Expert: Paul Klarreich - 3/14/2007

Question
How do i find the inverse of F(x)=2x-7?
f(x)=3-2x/5x+1?
f(x)=3/2x^3+1? and
f(x)=3x+4?

Answer
Questioner:   Brandy
Category:  Calculus
 
Subject:  Calculus
Question:  How do i find the inverse of F(x)=2x-7?
f(x)=3-2x/5x+1?
f(x)=3/2x^3+1? and
f(x)=3x+4?

....................................
Hi, Brandy,

Please, when you send questions involving fractions, PARENTHESIZE.

3-2x/5x+1  could mean:
   2x
3 - -- + 1
   5x

I don't think you meant that; I think you meant to write:

(3-2x)/(5x+1)

which is the way to write it.

.........................
These look like four separate questions, but the routine is the same in each case, although details might vary:

1. Write the function as  y = f(x).
2. Swap  the letters  x and y.
3. Solve for  y in terms of x.  That's your inverse function, IF IT EXISTS.

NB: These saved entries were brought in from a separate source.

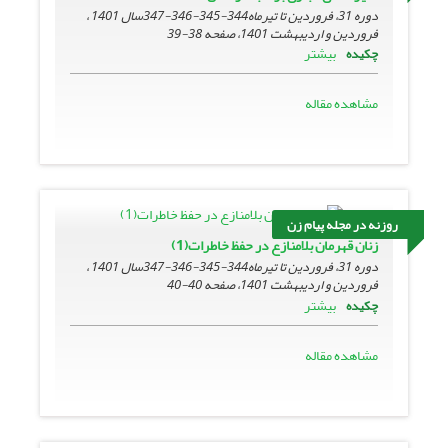
دوره 31، فروردین تا تیرماه344-345-346-347سال 1401 ،
فروردین و اردیبهشت 1401، صفحه
38-39
بیشتر
چکیده
مشاهده مقاله
روزنه در مجله پیام زن
زنان قهرمان بلامنازع در حفظ خاطرات(1)
دوره 31، فروردین تا تیرماه344-345-346-347سال 1401 ،
فروردین و اردیبهشت 1401، صفحه
40-40
بیشتر
چکیده
مشاهده مقاله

You have to make sure it does, and that might involve some tricky stuff about the domain and range, but maybe we won't have to.


1.  F(x)=2x-7
Write  y = 2x - 7
Swap:  x = 2y - 7
Solve: x + 7 = 2y
    x + 7
y = -------
      2
That's the inverse.
........................
2. f(x)= (3-2x)/(5x+1)

Write:  y = (3-2x)/(5x+1)
Swap:   x = (3-2y)/(5y+1)
Solve:

5xy + x = 3 - 2y
5xy + 2y = 3 - x
y(5x + 2) = 3 - x

y = (3 - x)/(5x + 2)
.....................

3. f(x) = 3/2x^3+1?

I am going to assume you mean  f(x) = (3/2)x^3 + 1

Write:  y = (3/2)x^3 + 1
Swap:   x = (3/2)y^3 + 1
Solve:  x - 1 = (3/2)y^3

    y^3 = 2(x - 1)/3
    y = [2(x - 1)/3]^1/3 or
    y = cuberootof(2(x - 1)/3)


4. f(x)=3x+4

I'll leave this one to you -- it is the same as example 1 with different numbers.